Cllr Rakhia Ismail was meant to return from her two-week trip visiting family in the self-declared nations’s capital Hargeisa on March 27.
But the Federal Government of Somalia, from which Somaliland declared independence in 1991, has banned domestic and international flights.
This has made it more difficult to fly out, with planes running a much-reduced service.
A partial lockdown was imposed in Somaliland in mid-March with schools, universities and some offices closing, and Cllr Ismail says businesses that remain open are social distancing.
Cllr Ismail said: “Every time I try to come back they are always postponing the flights because not a lot of people are flying.
“What the airlines are doing is trying to collect passengers all together because there is not enough flying to the UK.”

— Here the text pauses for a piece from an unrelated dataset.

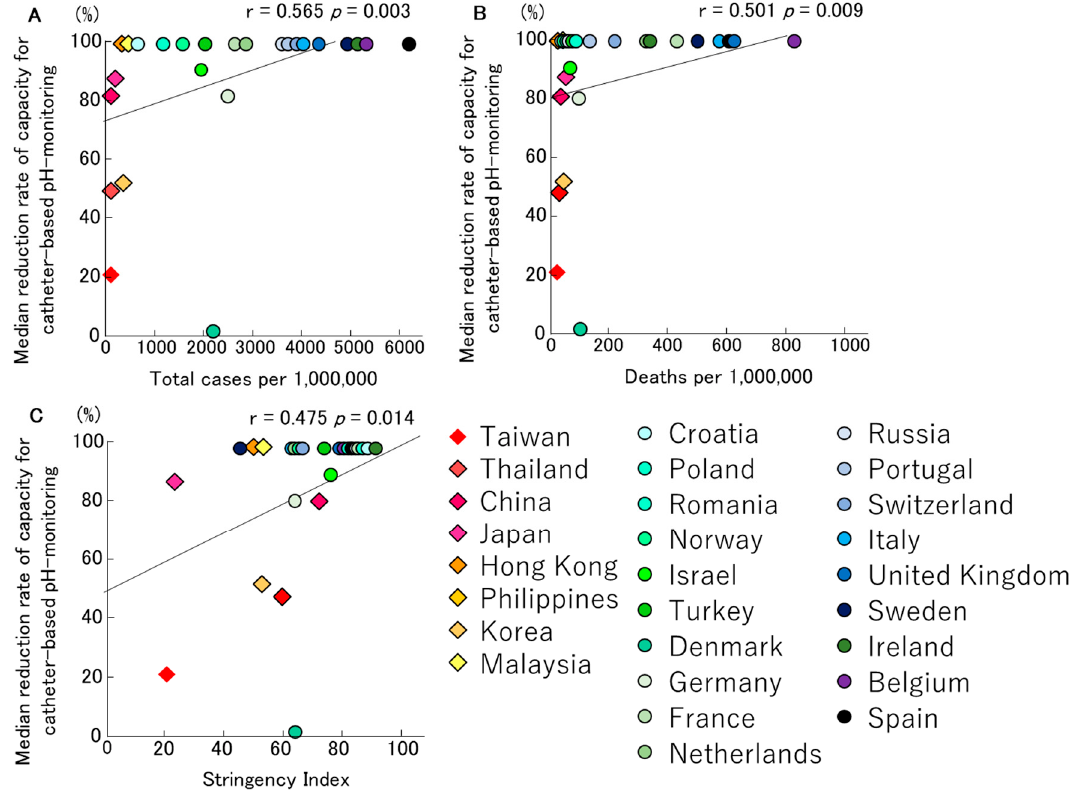
Figure 2. The relationships between median reduction rates of capacity for catheter-based pH monitoring, total infection rate ( A ) / mortality rate ( B ) for COVID-19 and Stringency Index ( C ) in Asian and European countries, are described. There was a significant trend between the infection rates and mortality rates of COVID-19, the Stringency Index and the median reduction rates of catheter-based pH monitoring.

She added: “In my second country [Somaliland] the president has a Covid-19 committee and I have attended that, seeing ministers and officers planning how they should fundraise. Businesses and the government and the Somaliland diaspora are all working constantly, fundraising to get ventilators because we are a small country and don’t have the facilities of Britain and the rest of the world. It’s a young country and the people are very entrepreneurial.”
One person has died with Covid-19 in Somaliland.
An LSE blog published on April 26 says “at the time of writing there were 5 official cases of Covid-19, mostly in Hargeisa, from only 11 tests conducted; there are few diagnostic kits.”
It adds: “Local populations believe the virus is more widely present and is spreading.”
On what life is like under partial lockdown in Somaliland more generally, Cllr Ismail added: “Those who don’t have laptops are learning through their smart phones, those who don’t have smart phones are learning through the TV or radio.”
She says there are lots of facilities where people can wash their hands in public.
Reflecting on the situation in the UK, Cllr Ismail added: “In the beginning when it just broke in China we never envisaged this was going to happen to us. It looks like, as a modern country, we didn’t have a contingency plan – that’s very bad.”